Accessibility was treated as a first-class requirement, not a retrofit. A full pass was completed across the entire application (login -> role details).

Highlights

  • Proper heading hierarchy (h1 per page, no skipped levels)

  • Semantic HTML tables with thead, tbody, and scope="col"

  • Accessible navigation with aria-current="page"

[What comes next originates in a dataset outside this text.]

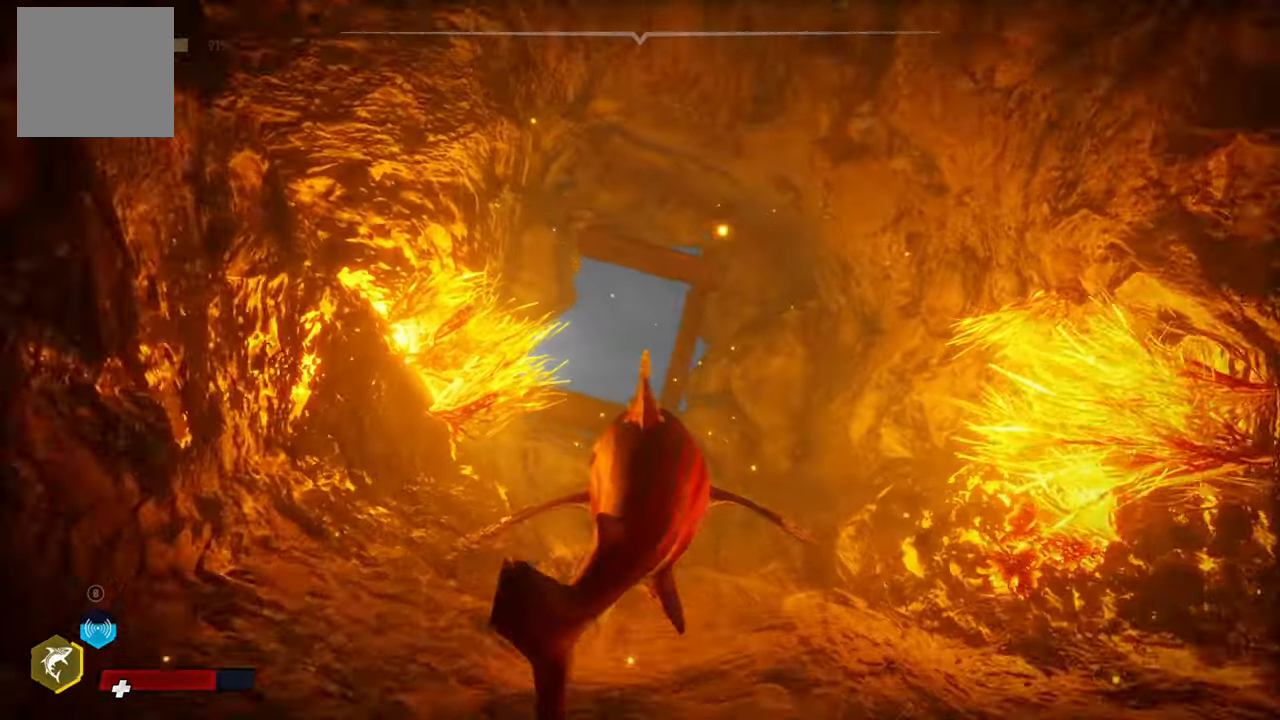
{"buttons": ["L2"], "left_stick": "up", "right_stick": "center", "events": []}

  • ARIA-labeled pagination, tabs, and action buttons

  • Keyboard-safe navigation patterns:

    • ESC key handling
    • Focus trapping within overlays
    • Focus restoration on close
  • Icons treated as decorative unless interactive

Badges are intentionally presentational-only and kept free of ARIA roles.


Localization (i18n)

The application uses Angular's built-in i18n with support for:

  • English (LTR)
  • Arabic (RTL)

Rationale

Compile-time localization was chosen for v1 to prioritize:

  • Strong compile-time safety
  • Correct RTL behavior
  • Simplicity and clarity for an initial production-ready version

Known Trade-offs

  • No runtime language switching
  • Rebuild required per locale
  • Limited scalability for large translation teams

Localized builds are emitted under:

dist/enterprise-dashboard/browser/en/
dist/enterprise-dashboard/browser/ar/

In future iterations, a runtime i18n solution (e.g. Transloco) would be considered for dynamic language switching and improved developer experience.


Testing Strategy

  • Unit tests implemented using Vitest
  • Focus on predictable behavior, state transitions, and UI logic
  • Tests added alongside features to avoid test debt

Testing is treated as a core quality practice, not an afterthought.


Local Development Setup

Prerequisites

  • Node.js: v24.12.0 (used during development)
  • npm: v11.x (as defined in packageManager)
  • Angular CLI: v21+

Install dependencies

npm install

Run the application

# Default (English)
npm start

# Arabic (RTL)
npm run start:ar

Optional: after npm run build:localize, you can serve the locale folders with any static server and open /en/ or /ar/ paths to validate the production output.

Build

# Standard build
npm run build

# Production build with localization
npm run build:localize

Testing

npm test

Linting & Formatting

npm run lint
npm run lint:fix
npm run format

Localization workflow

npm run extract-i18n

Translation files are maintained under:

src/locale/

Git Hooks

This project uses Husky + lint-staged to enforce code quality before commits:

  • ESLint on staged files
  • Prettier for consistent formatting

Hooks are installed automatically via:

npm run prepare

Future Improvements

Potential next steps:

  • Runtime language switching
  • Integration testing
  • End-to-end (E2E) testing
  • Test coverage reporting
  • Feature toggles
  • Expanded Roles & Permissions CRUD
  • Performance profiling & optimization
  • Theming support

Project Intent

This project exists to demonstrate:

  • Real-world Angular architecture and patterns
  • Role-based access control in frontend applications
  • Accessibility-first UI development
  • Scalable, maintainable frontend decision-making
  • Conscious trade-offs instead of premature over-engineering

It reflects how I approach building production-ready frontend systems in an enterprise environment.